US Adds 467,000 Jobs in January Despite Omicron Surge

The U.S. added more jobs than expected in January despite surging Omicron cases across the country.

Total nonfarm payroll employment rose by 467,000 jobs in January, while the unemployment rate edged higher to 4% from 3.9% in December, the U.S. Bureau of Labor Statistics reported on Friday. This is up from a Dow Jones estimate that saw payroll growth of 150,000 jobs and a 3.9% unemployment rate in January.

Employment growth was seen in leisure and hospitality, professional and business services, retail and transportation and warehousing in January.

Retail trade employment rose by 61,000 jobs in January. Growth occurred in general merchandise stores (+29,000); health and personal care stores (+11,000); sporting goods, hobby, book, and music stores (+7,000); and building material and garden supply stores (+6,000). Retail employment is 61,000 above its level in February 2020.

As for wages, average hourly earnings for all employees on private nonfarm payrolls increased by 23 cents to $31.63 in January. Over the past 12 months, average hourly earnings have increased by 5.7%. In January, average hourly earnings of private sector production and nonsupervisory employees rose by 17 cents to $26.92.

Despite these gains, COVID did impact the labor market significantly in January.

The government said 6 million people reported that they had been unable to work because their employer closed or lost business due to the pandemic. The report noted that these individuals reported that they did not work at all or worked fewer hours at some point in the four weeks preceding the survey due to the pandemic.
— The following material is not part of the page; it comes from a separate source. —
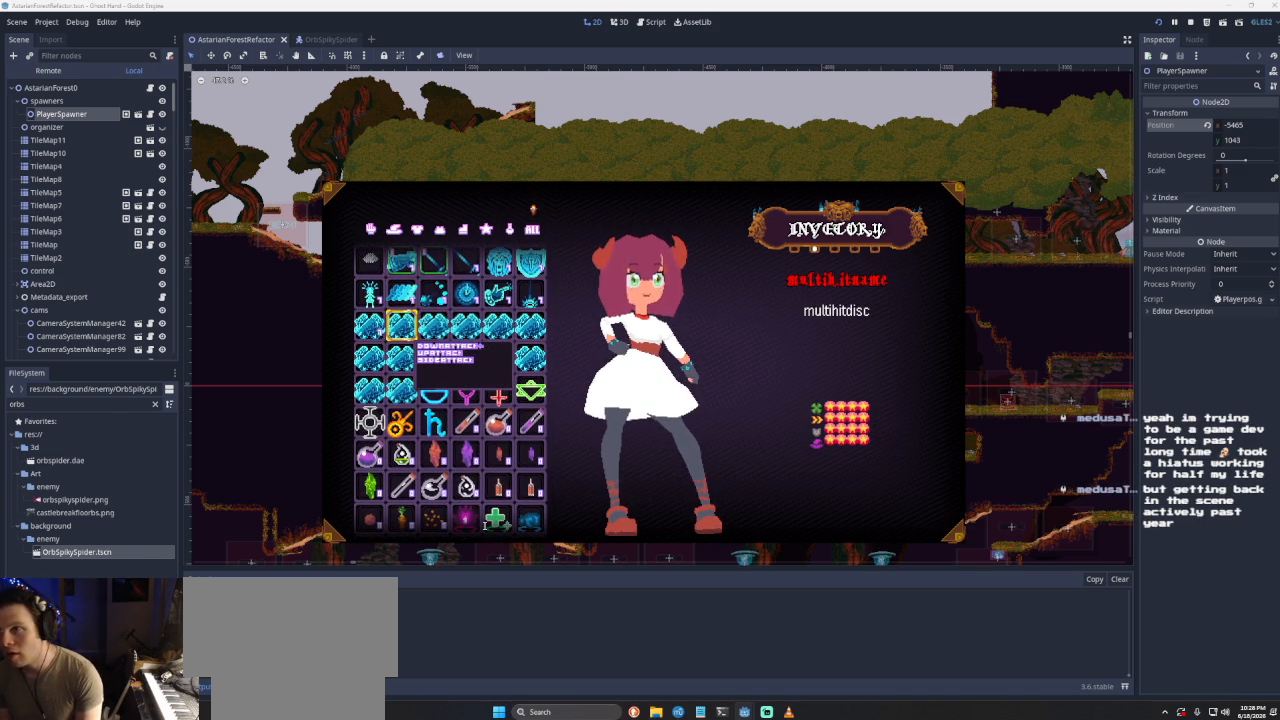
{"buttons": [], "left_stick": "center", "right_stick": "center", "events": []}
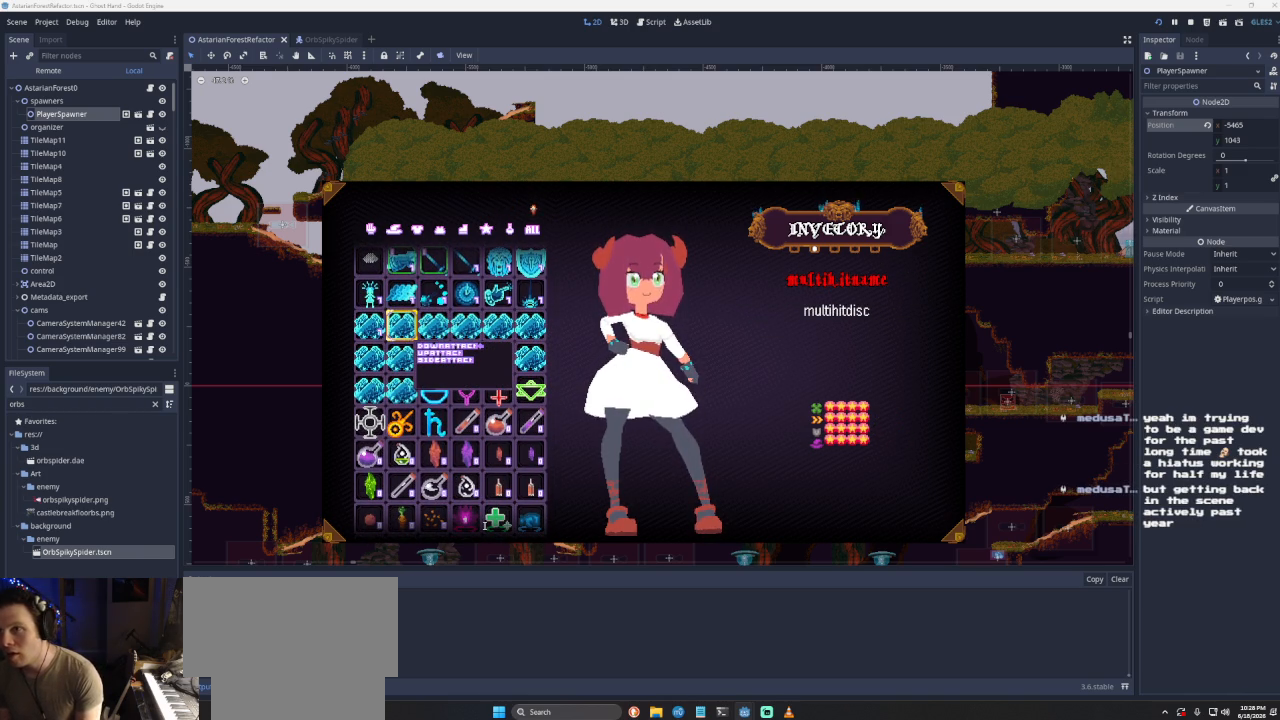
{"buttons": [], "left_stick": "center", "right_stick": "center", "events": []}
This measure is considerably higher than the level of 3.1 million in December. Among those who reported in January that they were unable to work because of pandemic-related closures or lost business, 23.7% received at least some pay from their employer for the hours not worked, up from the prior month.

January’s report also showed that hiring was much stronger at the end of 2021 than originally reported, as new revisions set previous months considerably higher.

December, which initially was reported as a gain of 199,000 jobs, went up to 510,000 jobs. November surged to 647,000 jobs from the previous reported 249,000 jobs. The revisions came as part of the annual adjustments from the U.S. Bureau of Labor Statistics that saw sizable changes for many of the months in 2021.